Indigenous Traditional Values Offer Hope for Kids Struggling in a Fast-Changing World

SMSC Vice-Chairwoman Natasha Hacker and SMSC Secretary & Treasurer, Ashley Cornforth, co-chairs of IndigeFit Kids

By SMSC Vice-Chairwoman Natasha Hacker and SMSC Secretary & Treasurer, Ashley Cornforth, co-chairs of IndigeFit Kids

How tough it is to be a kid growing up today.

We grown-ups all navigated those awkward years: physical and emotional changes, the search for identity, and the long, uneven passage to adulthood. But the challenges we, our parents, our grandparents, and our ancestors faced seem almost manageable compared to what children today confront: easy access to unhealthy food; relentless technology and nonstop digital distraction; rising anxiety, isolation, and cyberbullying; unhealthy coping habits; and a growing loss of respect for self, elders, and one another.

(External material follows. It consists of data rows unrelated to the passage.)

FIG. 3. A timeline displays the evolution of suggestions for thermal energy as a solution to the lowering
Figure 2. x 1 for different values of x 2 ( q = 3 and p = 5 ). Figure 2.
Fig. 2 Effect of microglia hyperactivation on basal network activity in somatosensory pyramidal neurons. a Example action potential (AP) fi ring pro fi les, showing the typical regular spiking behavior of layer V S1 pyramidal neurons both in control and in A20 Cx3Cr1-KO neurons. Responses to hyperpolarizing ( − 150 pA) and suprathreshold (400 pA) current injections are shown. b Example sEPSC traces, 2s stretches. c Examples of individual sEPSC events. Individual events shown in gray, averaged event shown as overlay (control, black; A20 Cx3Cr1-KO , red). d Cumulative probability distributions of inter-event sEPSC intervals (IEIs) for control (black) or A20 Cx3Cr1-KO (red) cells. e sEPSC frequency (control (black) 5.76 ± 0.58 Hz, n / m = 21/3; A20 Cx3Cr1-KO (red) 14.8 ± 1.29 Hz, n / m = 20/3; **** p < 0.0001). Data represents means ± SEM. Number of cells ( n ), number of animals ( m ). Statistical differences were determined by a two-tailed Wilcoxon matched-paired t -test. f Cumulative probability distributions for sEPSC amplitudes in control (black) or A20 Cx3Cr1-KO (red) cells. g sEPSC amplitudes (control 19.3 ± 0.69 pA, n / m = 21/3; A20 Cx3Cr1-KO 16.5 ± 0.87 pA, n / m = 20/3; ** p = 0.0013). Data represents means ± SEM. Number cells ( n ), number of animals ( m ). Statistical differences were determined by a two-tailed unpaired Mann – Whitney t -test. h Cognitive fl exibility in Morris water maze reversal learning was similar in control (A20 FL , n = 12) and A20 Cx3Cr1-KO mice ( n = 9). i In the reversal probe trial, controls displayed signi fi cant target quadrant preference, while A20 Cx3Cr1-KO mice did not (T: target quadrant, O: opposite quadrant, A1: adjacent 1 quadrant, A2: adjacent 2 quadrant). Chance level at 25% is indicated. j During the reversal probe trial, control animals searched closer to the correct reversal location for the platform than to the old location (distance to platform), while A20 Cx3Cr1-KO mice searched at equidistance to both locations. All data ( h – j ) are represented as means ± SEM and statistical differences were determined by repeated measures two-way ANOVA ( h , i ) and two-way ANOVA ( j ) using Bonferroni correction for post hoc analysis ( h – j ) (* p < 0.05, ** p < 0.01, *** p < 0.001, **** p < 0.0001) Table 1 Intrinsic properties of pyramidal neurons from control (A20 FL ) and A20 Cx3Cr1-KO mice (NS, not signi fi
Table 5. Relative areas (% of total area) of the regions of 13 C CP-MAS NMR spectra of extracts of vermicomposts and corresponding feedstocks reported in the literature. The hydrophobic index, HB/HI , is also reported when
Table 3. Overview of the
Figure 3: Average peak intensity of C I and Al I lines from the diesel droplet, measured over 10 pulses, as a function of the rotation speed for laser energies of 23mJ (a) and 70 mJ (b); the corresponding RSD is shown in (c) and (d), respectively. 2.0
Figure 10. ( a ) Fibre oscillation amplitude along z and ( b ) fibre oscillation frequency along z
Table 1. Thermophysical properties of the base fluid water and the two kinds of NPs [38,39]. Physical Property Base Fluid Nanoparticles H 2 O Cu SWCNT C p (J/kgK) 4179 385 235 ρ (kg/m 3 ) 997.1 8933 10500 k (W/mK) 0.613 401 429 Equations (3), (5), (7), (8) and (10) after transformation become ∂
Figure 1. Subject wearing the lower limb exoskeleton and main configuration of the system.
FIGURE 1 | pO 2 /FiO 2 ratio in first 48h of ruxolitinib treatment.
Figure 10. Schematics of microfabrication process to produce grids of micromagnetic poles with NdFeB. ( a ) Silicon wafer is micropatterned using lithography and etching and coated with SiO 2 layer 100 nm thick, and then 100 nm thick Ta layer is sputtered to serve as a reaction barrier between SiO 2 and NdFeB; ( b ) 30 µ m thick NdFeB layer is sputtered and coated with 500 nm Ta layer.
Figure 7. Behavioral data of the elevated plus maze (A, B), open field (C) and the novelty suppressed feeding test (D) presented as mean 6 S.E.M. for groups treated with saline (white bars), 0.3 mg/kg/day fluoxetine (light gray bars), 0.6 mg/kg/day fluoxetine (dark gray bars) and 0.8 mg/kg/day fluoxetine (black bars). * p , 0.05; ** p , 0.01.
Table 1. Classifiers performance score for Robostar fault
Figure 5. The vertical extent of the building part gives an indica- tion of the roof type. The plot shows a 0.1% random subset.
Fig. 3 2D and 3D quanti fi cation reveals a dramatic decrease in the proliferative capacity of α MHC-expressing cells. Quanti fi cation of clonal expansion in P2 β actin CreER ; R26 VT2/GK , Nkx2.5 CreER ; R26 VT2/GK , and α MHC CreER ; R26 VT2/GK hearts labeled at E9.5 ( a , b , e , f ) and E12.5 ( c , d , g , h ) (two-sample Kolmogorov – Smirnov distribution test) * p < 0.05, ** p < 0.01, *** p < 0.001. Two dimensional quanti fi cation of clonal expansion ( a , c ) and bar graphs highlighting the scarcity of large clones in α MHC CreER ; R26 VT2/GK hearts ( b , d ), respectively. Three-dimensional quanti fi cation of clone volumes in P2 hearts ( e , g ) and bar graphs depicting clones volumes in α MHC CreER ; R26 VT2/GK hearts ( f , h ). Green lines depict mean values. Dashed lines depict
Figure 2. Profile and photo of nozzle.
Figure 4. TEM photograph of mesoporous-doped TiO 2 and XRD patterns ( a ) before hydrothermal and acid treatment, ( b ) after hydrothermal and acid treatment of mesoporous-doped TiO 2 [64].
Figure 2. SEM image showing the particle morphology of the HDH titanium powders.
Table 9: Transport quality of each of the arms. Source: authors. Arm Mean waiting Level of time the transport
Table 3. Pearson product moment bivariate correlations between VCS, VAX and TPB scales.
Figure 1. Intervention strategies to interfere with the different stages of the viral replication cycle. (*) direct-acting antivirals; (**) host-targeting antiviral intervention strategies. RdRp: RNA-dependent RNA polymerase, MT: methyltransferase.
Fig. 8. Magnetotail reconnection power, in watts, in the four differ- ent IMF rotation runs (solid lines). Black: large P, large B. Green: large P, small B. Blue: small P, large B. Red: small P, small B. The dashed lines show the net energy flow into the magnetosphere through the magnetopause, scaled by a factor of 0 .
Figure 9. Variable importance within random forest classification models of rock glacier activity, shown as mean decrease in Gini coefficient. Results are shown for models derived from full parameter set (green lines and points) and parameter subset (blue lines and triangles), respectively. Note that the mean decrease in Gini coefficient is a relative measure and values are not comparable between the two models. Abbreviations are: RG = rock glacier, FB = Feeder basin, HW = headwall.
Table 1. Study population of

The evidence is clear in the general statistics on youth: physical activity is declining, mental and emotional problems are increasing, and overall wellness is worsening.

Now imagine you are a child in an Indian Country.

Your family has known, and may still know, great poverty. Your community had its spirituality, language, foodways, and culture suppressed by government and broader society. Your people were displaced from ancestral lands or concentrated onto a fraction of them. Your access to a good diet, quality schools, health care, and playspaces is likely worse than that of any other demographic group in the United States. And your identity is almost certainly ignored, misunderstood, or ridiculed.

Simply put, Native American children face the most difficult conditions of any kids in America.

Despair should grip us over this fact. But it doesn’t, and that refusal is itself a form of sovereignty.

Government attempted the erasure of Native people through assimilation, boarding schools, tribal termination, and urban relocation. The policy was explicit: “Kill the Indian, save the man.” It did not work. Through all the horrors of shifting and misguided federal policy, Native people held onto ourancestral values, stories, languages, cultural practices, and identities.

Those traditional values remain alive: respect for elders and their knowledge; closeness with the natural world; humility and generosity; one’s word as one’s honor. These are the foundations on which modern tribal governments and Native organizations have been revitalizing communities and restoring cultures for decades.

Yes, Native kids currently face the worst health disparities in America. But re-Indigenizing our lives, in spirit, diet, language, dance, physical fitness, education, play, music, conservation, and so much more, is in the process of restoring something essential: the hope that Native children in the future will be what our ancestors were. Among the healthiest people in mind, body, and soul on Uŋcí Maká, Grandmother Earth.

We applaud KABOOM! on its 30th anniversary of building playspaces and transforming the lives of children, and the adults they become, across America. Our tribe is proud to be a partner in that work and, in our own way, in the broader revitalization of Native peoples.